Into the 9th inning comes Boston’s closer Jonathan Papelbon. Stat-trackers point out that Boston this year, even with its epic September collapse, had been 77-0 and when leading after eight innings. Papelbon gets two dangerous Orioles, Adam Jones and Mark Reynolds, on swinging strikeouts. The average team with a one-run lead and two outs in the 9th inning wins 95 percent of the time. Papelbon goes ahead of Chris Davis, no great hitter, and needs only one more strike to assure the Red Sox of at least one more day of baseball.
Instead, Davis doubles to center. Almost simultaneously, the Yankees’ Jorge Posada hits a ground ball to Longoria. Greg Golson, the Yankees runner at third, breaks the wrong way and gets tagged out by Longoria.
Me (11:54:36): Hahaha.
Peter (11:54:37): YES.
Me (11:54:40): Niiice.
Me (11:54:52): Longo.
Peter (11:55:05): O’s too.
Me (11:55:08): Yeah.
Then the crazy happens, turning a fantastic night of baseball into one of the most memorable ever.

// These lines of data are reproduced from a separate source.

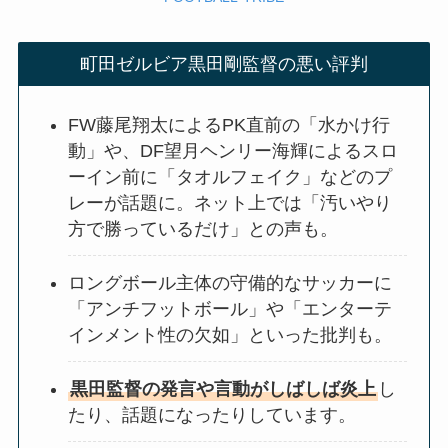
町田ゼルビア黒田剛監督の悪い評判
FW藤尾翔太によるPK直前の「水かけ行
動」や、DF望月ヘンリー海輝によるスロ
ーイン前に「タオルフェイク」などのプ
レーが話題に。ネット上では「汚いやり
方で勝っているだけ」との声も。
ロングボール主体の守備的なサッカーに
「アンチフットボール」や「エンターテ
インメント性の欠如」といった批判も。
黒田監督の発言や言動がしばしば炎上
し
たり、話題になったりしています。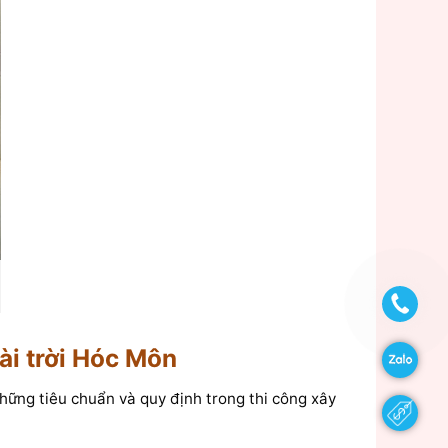
ài trời Hóc Môn
những tiêu chuẩn và quy định trong thi công xây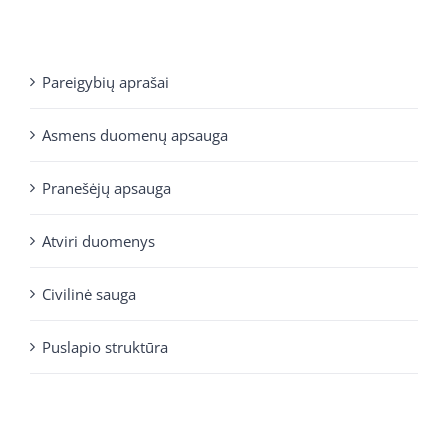
Pareigybių aprašai
Asmens duomenų apsauga
Pranešėjų apsauga
Atviri duomenys
Civilinė sauga
Puslapio struktūra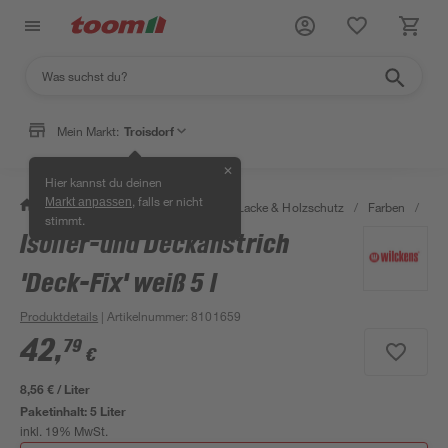
Mein Markt:
Troisdorf
✕
Hier kannst du deinen
, falls er nicht
Markt anpassen
/
Bauen & Renovieren
/
Farben, Lacke & Holzschutz
/
Farben
/
Wan
stimmt.
Isolier-und Deckanstrich
'Deck-Fix' weiß 5 l
Produktdetails
| Artikelnummer
:
8101659
42
,
79
€
8,56 € / Liter
Paketinhalt:
5 Liter
inkl. 19% MwSt.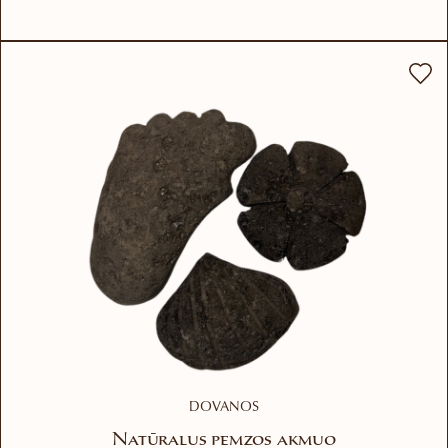
DOVANOS
Natūralus pemzos akmuo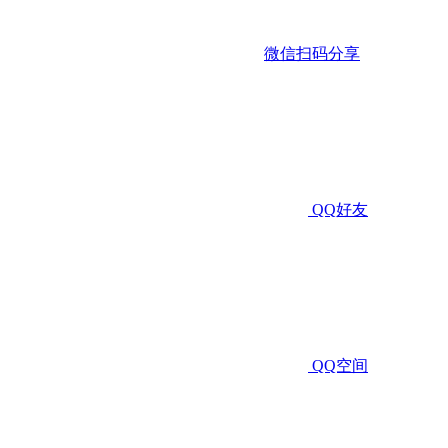
微信扫码分享
QQ好友
QQ空间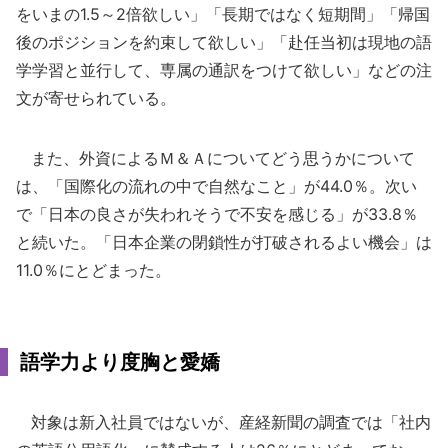
をいまの1.5～2倍欲しい」「長期ではなく短期間」「帰国
後のポジションを約束して欲しい」「赴任当初は現地の語
学学習と並行して、専属の通訳をつけて欲しい」などの注
文が寄せられている。
また、外資によるＭ＆Ａについてどう思うかについて
は、「国際化の流れの中で自然なこと」が44.0％。次い
で「日本の良さが失われそうで不安を感じる」が33.8％
と続いた。「日本企業の閉鎖性が打破されるよい機会」は
11.0％にとどまった。
語学力より度胸と愛嬌
対象は新入社員ではないが、産経新聞の調査では「社内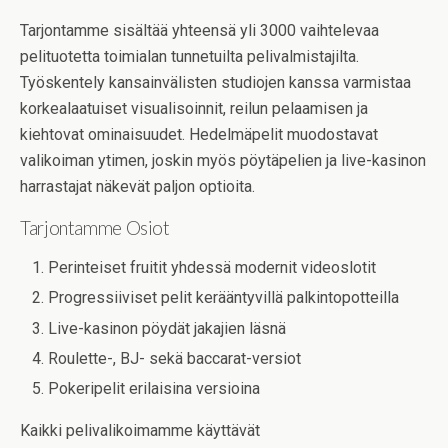
Tarjontamme sisältää yhteensä yli 3000 vaihtelevaa
pelituotetta toimialan tunnetuilta pelivalmistajilta.
Työskentely kansainvälisten studiojen kanssa varmistaa
korkealaatuiset visualisoinnit, reilun pelaamisen ja
kiehtovat ominaisuudet. Hedelmäpelit muodostavat
valikoiman ytimen, joskin myös pöytäpelien ja live-kasinon
harrastajat näkevät paljon optioita.
Tarjontamme Osiot
Perinteiset fruitit yhdessä modernit videoslotit
Progressiiviset pelit kerääntyvillä palkintopotteilla
Live-kasinon pöydät jakajien läsnä
Roulette-, BJ- sekä baccarat-versiot
Pokeripelit erilaisina versioina
Kaikki pelivalikoimamme käyttävät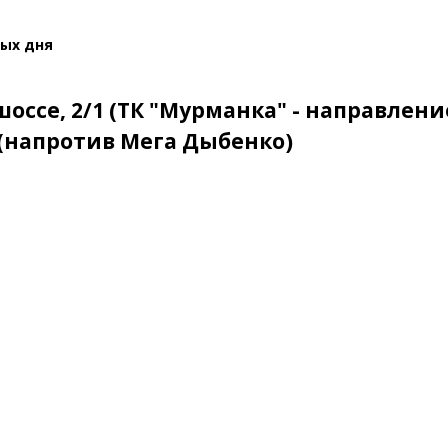
ных дня
оссе, 2/1 (ТК "Мурманка" - направлени
 (напротив Мега Дыбенко)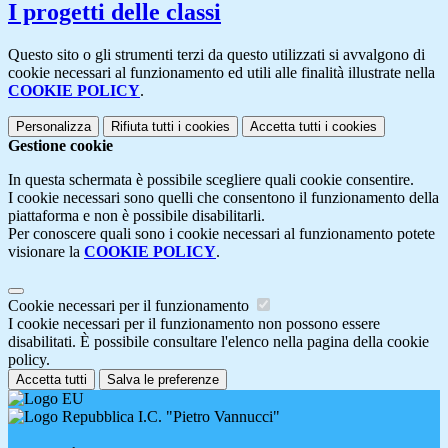
I progetti delle classi
Questo sito o gli strumenti terzi da questo utilizzati si avvalgono di
cookie necessari al funzionamento ed utili alle finalità illustrate nella
COOKIE POLICY
.
Personalizza
Rifiuta tutti
i cookies
Accetta tutti
i cookies
Gestione cookie
In questa schermata è possibile scegliere quali cookie consentire.
I cookie necessari sono quelli che consentono il funzionamento della
piattaforma e non è possibile disabilitarli.
Per conoscere quali sono i cookie necessari al funzionamento potete
visionare la
COOKIE POLICY
.
Cookie necessari per il funzionamento
I cookie necessari per il funzionamento non possono essere
disabilitati. È possibile consultare l'elenco nella pagina della cookie
policy.
Accetta tutti
Salva le preferenze
I.C. "Pietro Vannucci"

At 11:59 ET, Nolan Reimold of the Orioles follows up Davis’s double with one of his own. Papelbon has blown the save. And he’s still in trouble, with Robert Andino batting and a runner on second. Andino had, just two days earlier, destroyed the Red Sox’s one-game lead in the Wild Card with an 8th-inning inside-the-park home run. At two minutes past midnight, he makes them pay again, looping a fading line drive to left that Red Sox outfielder Carl Crawford JUST can’t quite catch. As Reimold rounds third, Crawford — a first-year Red Sox who had previously played his entire career for Tampa Bay — comes up with a desperation throw towards home plate.

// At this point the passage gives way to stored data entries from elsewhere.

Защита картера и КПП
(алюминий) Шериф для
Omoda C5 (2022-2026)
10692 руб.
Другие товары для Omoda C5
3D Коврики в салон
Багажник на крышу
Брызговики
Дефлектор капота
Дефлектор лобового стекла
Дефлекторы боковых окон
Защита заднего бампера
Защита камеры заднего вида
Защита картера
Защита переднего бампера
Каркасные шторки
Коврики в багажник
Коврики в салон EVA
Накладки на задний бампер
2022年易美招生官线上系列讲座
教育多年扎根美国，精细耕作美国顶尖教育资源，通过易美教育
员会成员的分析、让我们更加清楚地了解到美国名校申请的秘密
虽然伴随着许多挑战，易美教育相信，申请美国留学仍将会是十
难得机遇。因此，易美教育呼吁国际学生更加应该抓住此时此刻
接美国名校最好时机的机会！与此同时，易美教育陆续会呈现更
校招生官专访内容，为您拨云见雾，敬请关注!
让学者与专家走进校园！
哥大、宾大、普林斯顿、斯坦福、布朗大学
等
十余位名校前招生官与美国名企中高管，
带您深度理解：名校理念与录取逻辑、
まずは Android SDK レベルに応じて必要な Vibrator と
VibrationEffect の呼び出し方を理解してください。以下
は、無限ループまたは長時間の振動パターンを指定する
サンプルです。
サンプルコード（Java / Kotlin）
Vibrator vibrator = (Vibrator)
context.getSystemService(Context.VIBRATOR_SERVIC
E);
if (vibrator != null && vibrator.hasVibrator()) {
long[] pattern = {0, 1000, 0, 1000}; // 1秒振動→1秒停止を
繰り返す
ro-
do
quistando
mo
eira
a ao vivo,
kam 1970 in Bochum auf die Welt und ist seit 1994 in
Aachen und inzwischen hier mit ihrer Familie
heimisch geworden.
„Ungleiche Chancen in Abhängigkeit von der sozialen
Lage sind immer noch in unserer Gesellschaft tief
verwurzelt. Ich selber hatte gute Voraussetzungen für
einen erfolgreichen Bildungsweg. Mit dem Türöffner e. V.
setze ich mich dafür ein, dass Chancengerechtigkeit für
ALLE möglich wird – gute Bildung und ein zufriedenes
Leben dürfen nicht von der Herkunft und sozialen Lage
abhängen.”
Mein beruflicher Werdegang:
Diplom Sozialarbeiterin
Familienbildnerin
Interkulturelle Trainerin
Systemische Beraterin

It’s not enough. Reimold scores the winning run and the game ends.
As Orioles pour out of the dugout in celebration, Red Sox players look on in disbelief. But their season’s not done yet — if the Yankees, the hated enemies of the Red Sox, can just pull out a win over the Rays.
Evan Longoria isn’t going to let it happen.

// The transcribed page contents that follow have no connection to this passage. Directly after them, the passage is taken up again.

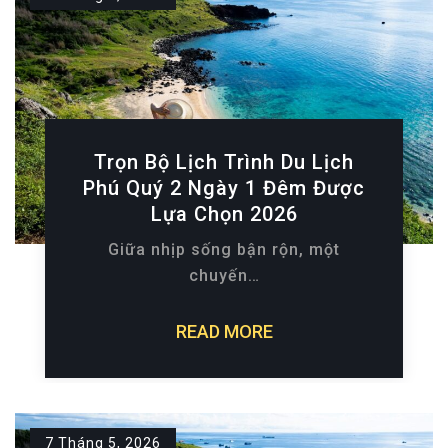
Trọn Bộ Lịch Trình Du Lịch
Phú Quý 2 Ngày 1 Đêm Được
Lựa Chọn 2026
Giữa nhịp sống bận rộn, một
chuyến…
READ MORE
7 Tháng 5, 2026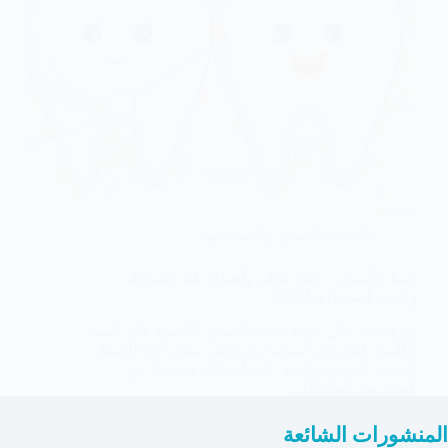
علاجات الأسنان والعناية بها
خيط الأسنان – اليك فوائد وأضرار تلك الخيوط
وكيفية استخدامها 2026
تعرف هنا على فوائد خيط الأسنان الكبيرة على الفم
بأكلمه، كيف يتم استخدامه وكيف يمكن لهذا الخيط
الصغير أن يعود بالنفع على أسنانك ويحميك من
العديد من المشاكل.
د.عبدالرحيم هاني
سبتمبر 11, 2022
المنشورات الشائعة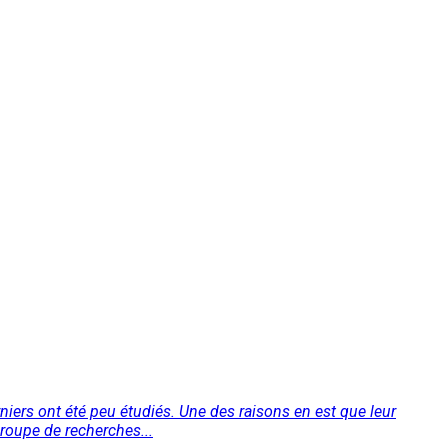
rniers ont été peu étudiés. Une des raisons en est que leur
groupe de recherches...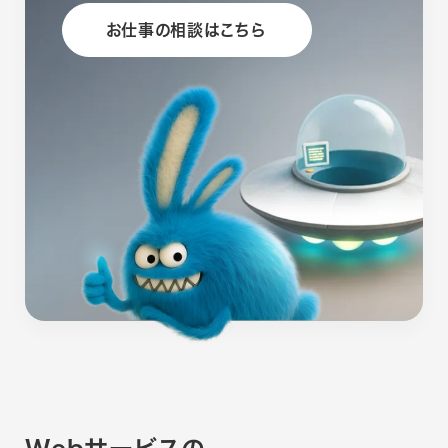
お仕事の相談はこちら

At 12:05 a.m. ET, he ropes a pitch from the Yankees’ Scott Proctor just fair down the left field line, over the fence for a game-winning home run.
Me (12:05:59): GONE
Me (12:06:02): GOODBYE
Peter (12:06:02): You have got to be kidding me.
Me (12:06:10): EVAN
In ten minutes, the Red Sox have gone from one strike away from victory to elimination, completing perhaps the most epic collapse of any baseball team, ever. (Even more than my own star-crossed Cubbies in 1969.) Moreover, it was the second time they had been a strike from salvation, after the Yankees went to two strikes on Dan Johnson in the bottom of the 9th in Tampa.
Four baseball games. Everything on the line. Great plays, clutch hitting, key strikeouts, ferocious rallies and agonizing failure. All unfolding at the same time on a single screen in front of me. While I was hoping the Cardinals, my Cubs’ longtime rivals, wouldn’t make the playoffs (and so by default cheering for the Braves), I was also cheering for the Rays. So this whole smorgasbord of baseball was not only exciting but had a happy ending.
This game I love doesn’t get any better than that.
(References: Timeline of Wednesday’s games, play-by-play of the Red Sox, Rays, Braves and Cardinals games, season-ending baseball standings.)